I follow quite a lot of UK natives on Twitter (*waves to most*) and I would be a terrible liar if I said I wasn't utterly jealous reading all the updates alluding to fireworks and bonfires and festivities. Yesterday was of course November 5th, Guy Fawkes night. I have some very fond memories of November 5th, usually involving the entire street gathering on our front lawn setting off fireworks, having a barbecue, roasting marshmallows and generally being more sociable than people were the rest of the year when everyone kept to themselves behind their high walls and snooty attitudes. Every year my school principal gave the same speech about how it was really not something we should be celebrating and the man was a terrorist and fireworks are dangerous and blah blah whatever. In Primary School it was pretty much the highlight of the year...well, just after Christmas, of course.
Last night as I was trying to manage the rest of the day's word count and so sat staring out at the pitch black night, I couldn't help but dwell on how much I missed celebrating it. It really was one of the defining aspects of my childhood. I don't understand why they don't even mention it here (really, the only time it's ever mentioned is in relation to V for Vendetta and even then hardly anyone acknowledges it on the day) since we are still technically a British colony. Yet in South Africa, with its long, torturous history with the motherland, we did celebrate it. Maybe it was just because they approved of Guy's sentiment. I don't know.
I think next year I'm going to properly celebrate all the holidays no one else really does any justice to. I can go all out for Halloween and do the house up, and then I can have a bonfire on the 5th...perhaps on the beach, so I avoid the risk of starting a ginormous bushfire that destroys half the city.
Anyway, you are hypothetically looking at someone who has handed in their Honours thesis four days before it's due and has therefore entrusted her fate entirely to UTS. As ill-advised as that may seem, I am completely free. I will probably get my results around the same time I receive a response from USYD about my Masters application. Good times.
My only other observation of the day was the sincere wish that the apprentice hairdresser would actually exert some pressure when washing the colour out. She's a lovely girl but the pseudo head massage is one of my favourite parts of getting my hair done and she is just not even trying. Her predecessor was a genius at it so in comparison I feel a little short-changed. Sigh. They've switched brands on my dye too, so it's more red than it was before. It's lovely but I'll have to see how it sticks before I deliver a final judgement.

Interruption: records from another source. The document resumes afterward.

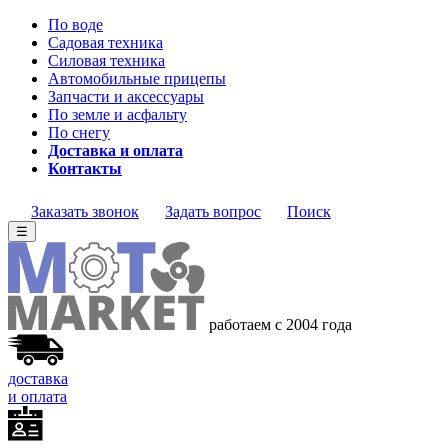
По воде
Садовая техника
Силовая техника
Автомобильные прицепы
Запчасти и аксессуары
По земле и асфальту
По снегу
Доставка и оплата
Контакты
Заказать звонок
Задать вопрос
Поиск
☰
работаем с 2004 года
доставка
и оплата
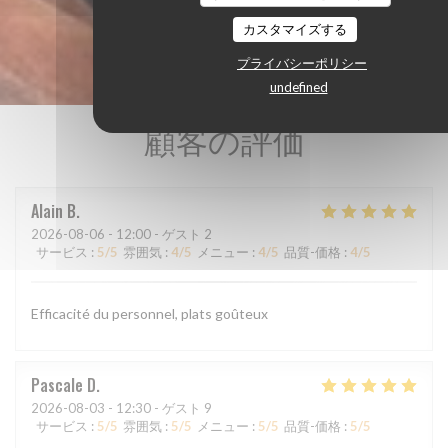
カスタマイズする
プライバシーポリシー
undefined
顧客の評価
Alain
B
2026-08-06
- 12:00 - ゲスト 2
サービス
:
5
/5
雰囲気
:
4
/5
メニュー
:
4
/5
品質-価格
:
4
/5
Efficacité du personnel, plats goûteux
Pascale
D
2026-08-03
- 12:30 - ゲスト 9
サービス
:
5
/5
雰囲気
:
5
/5
メニュー
:
5
/5
品質-価格
:
5
/5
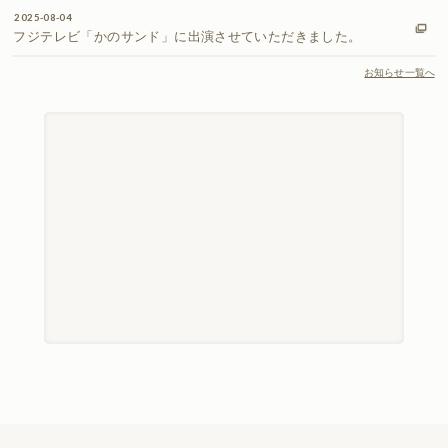
2025-08-04
フジテレビ「かのサンド」に出演させていただきました。
お知らせ一覧へ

Finally, though I have said it on many platforms already today, happy birthday Abs! Sam's serenading you at my, um, request *cough*
Now that I have sufficiently rambled, back to NaNoWriMo. Why did I decide to write in third-person? If someone can explain this to me, please do. I'm writing slower than I normally do and I think the p.o.v is the key reason for this. I find it a lot easier to write in first-person, especially since my creative piece (which I ended up naming From a balance beam just so by the by) was in first. In third, everything is constantly verging on going to hell - tense, perspective, everything. I know I am not supposed to worry about any of this stuff and I should just be writing and getting words on paper, but...ugh! It's hard. I've always edited as I went along, even knowing there would be re-drafting happening later on. The interesting bit is using a narrative voice that isn't a direct vechile for the character, so I haven't even tried to make it fit really. It's just there, slightly formal and omniscient, keeping everything together. I've also never attempted anything even vaguely in this genre, so it's...different.
But hey, that's what this is all about right, experimentation and practice.